On the other hand, the radon health cave industry is overjoyed and vindicated. And people with radon in their basement can start hosting "wellness sessions".

The age-related risk is an excellent comment. There are illnesses that progress slowly, and the age should always be taken into account when going for a cure.

I am in my 50s and wonder from time to time what I would do if certain health-related events strike. For some, I have a well-defined solution (such as suicide for Alzheimer or ALS; or an active cure for cancers that have a fair chance of being fought). The more problematic ones are the ones fatal in long(er) term, with an aggressive and diminishing cure.

Wow! I've actually used T-Gel because I used to get dandruff really bad as a teen and it was pretty effective. It's horrifying to know what it really was.

It says coal tar right on the bottle. And it smells awful. And it can be pretty effective.

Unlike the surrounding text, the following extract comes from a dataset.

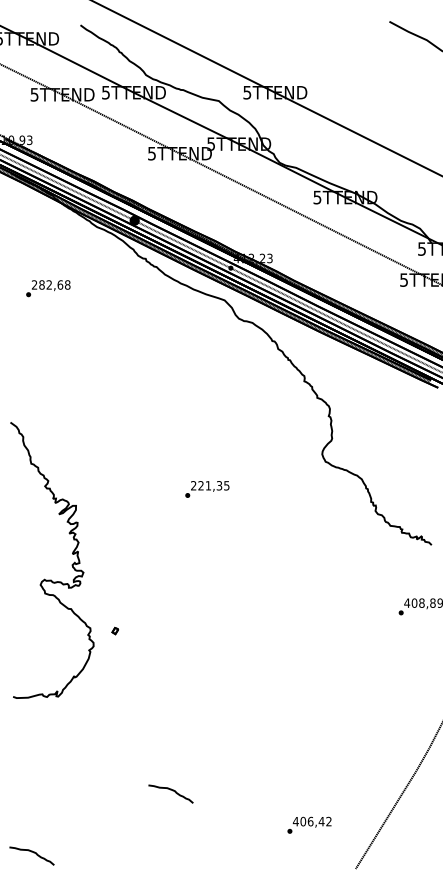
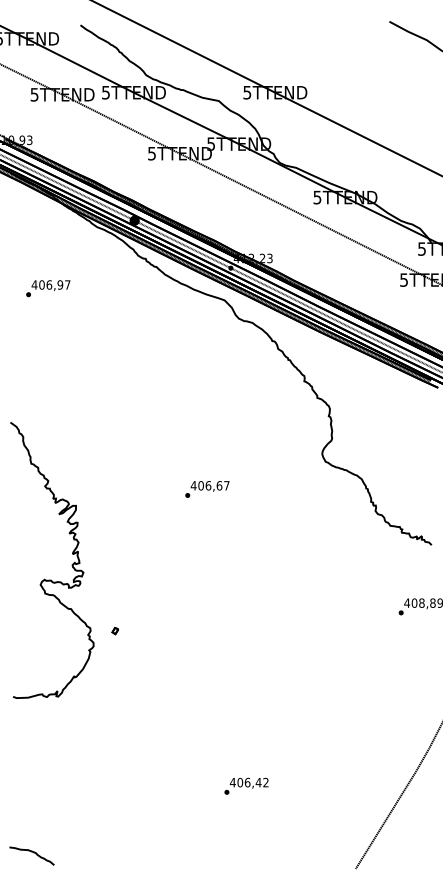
text at (50, 284): 282,68 -> 406,97
text at (209, 485): 221,35 -> 406,67
part at (170, 793): present -> none
text at (309, 824) position: (309, 824) -> (246, 785)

I used it briefly and then researched it and it seemed like at the time (mid-2000s), nobody could say which of the menagerie of components of the coal tar was actually the effective one.

I stopped pretty much at that point.

Try using something mild like baby shampoo, use tiny amounts of it, and less frequently. Works a lot better in my experience.

It's not true, fortunately. See my reply to the grandparent.